In late January, Martha’s Vineyard Public Charter School students, Zale Narkiewicz, Cassius Paquet, Franklin Pelcher, and Lucy Thompson and science teacher Jane Paquet attended workshops where they received their instructions and the parts they would need to compete in the 2012 Massachusetts Botball Competition at the UMass Lowell Costello gym.

That gave them six weeks to build and program their robots to compete.

Unlike the other competing schools, the Charter School fielded two teams. The boys’ team included Zale, Franklin, Cassius, and Jared Rivard. The girls’ team included Violet Kennedy, Bella Maidoff, Lucy Thompson, and Alistair Rizza.

More than just learning programming fundamentals, these students developed their own way to function as a team by creating team strategies for decision making and setting up mechanisms for conflict resolution. For the team to function successfully they needed to manage time and materials as they learned to delegate responsibility.

Many factors came into play during the scoring. The teams arrived knowing that their rolling robots must perform specific tasks on a prescribed game board about the size of a ping-pong table. In addition to scoring points for their programmed maneuvers, teams were expected to present documentation demonstrating their work prior to game day and their understanding and knowledge of the processes involved.

The boys’ team came in 5th overall. The girls’ received the “Spirit Award” for exemplifying the spirit of Botball. The two teams formed an “alliance match” and came in 1st place in that category with the highest score.

“The documentation scores our students received this year were the highest we’ve ever gotten,” science teacher Jane Paquet said. “I am incredibly proud of the ways in which they worked together and with each other.”

Paul Karasik is Charter School development director.

> Things to do:
1 – Please output the passage of the Botball article that opens with the words containing "The boys’ team came" and closes with "the highest score.".
2 – According to the Botball article, what place did the boys' team take overall?
The records are separate material, apart from the Botball article.

(Dataset excerpts)
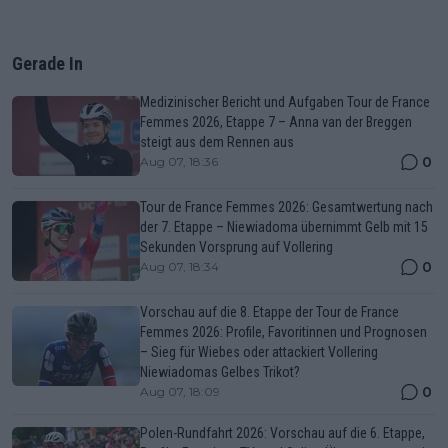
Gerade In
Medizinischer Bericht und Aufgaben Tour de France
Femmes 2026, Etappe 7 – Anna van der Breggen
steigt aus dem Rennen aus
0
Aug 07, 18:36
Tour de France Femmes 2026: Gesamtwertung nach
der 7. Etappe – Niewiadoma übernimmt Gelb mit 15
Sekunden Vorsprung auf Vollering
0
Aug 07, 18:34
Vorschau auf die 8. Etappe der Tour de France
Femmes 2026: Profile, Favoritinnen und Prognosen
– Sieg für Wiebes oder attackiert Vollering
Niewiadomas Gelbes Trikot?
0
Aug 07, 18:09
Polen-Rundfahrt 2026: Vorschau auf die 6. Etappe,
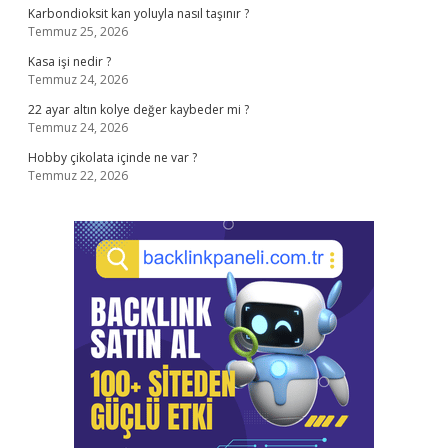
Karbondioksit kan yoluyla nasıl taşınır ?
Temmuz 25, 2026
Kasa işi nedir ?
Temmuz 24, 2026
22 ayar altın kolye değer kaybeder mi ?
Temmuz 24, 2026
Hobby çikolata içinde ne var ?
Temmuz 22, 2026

* * *

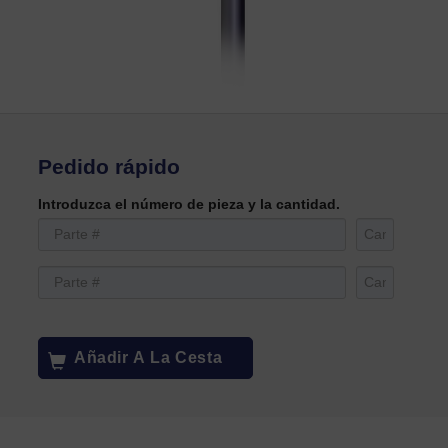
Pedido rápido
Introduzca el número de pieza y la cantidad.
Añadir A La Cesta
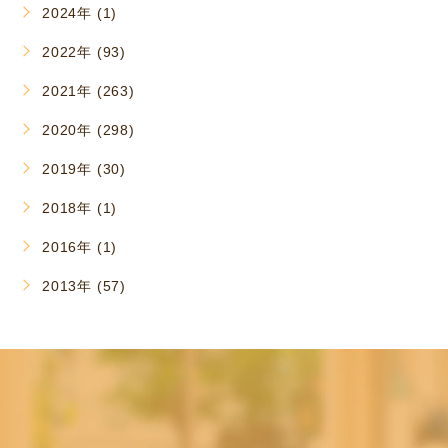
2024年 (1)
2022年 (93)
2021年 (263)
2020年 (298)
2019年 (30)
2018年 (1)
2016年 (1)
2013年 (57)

--

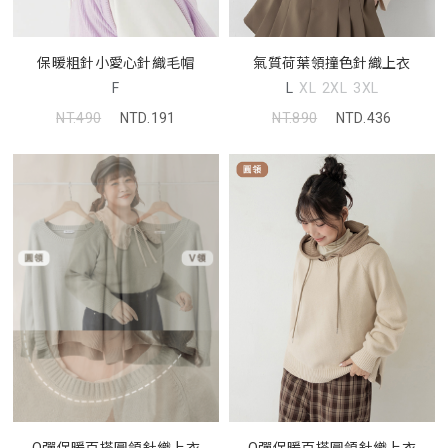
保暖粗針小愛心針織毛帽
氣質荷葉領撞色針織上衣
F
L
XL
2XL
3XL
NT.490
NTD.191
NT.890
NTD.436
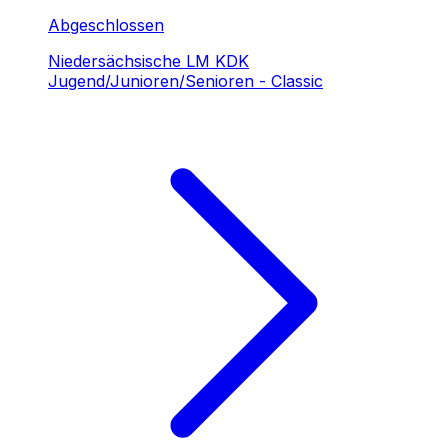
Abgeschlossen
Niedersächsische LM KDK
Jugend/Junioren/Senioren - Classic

> Completed exercise:
1 –
The boys’ team came in 5th overall. The girls’ received the “Spirit Award” for exemplifying the spirit of Botball. The two teams formed an “alliance match” and came in 1st place in that category with the highest score.

2 – 5th place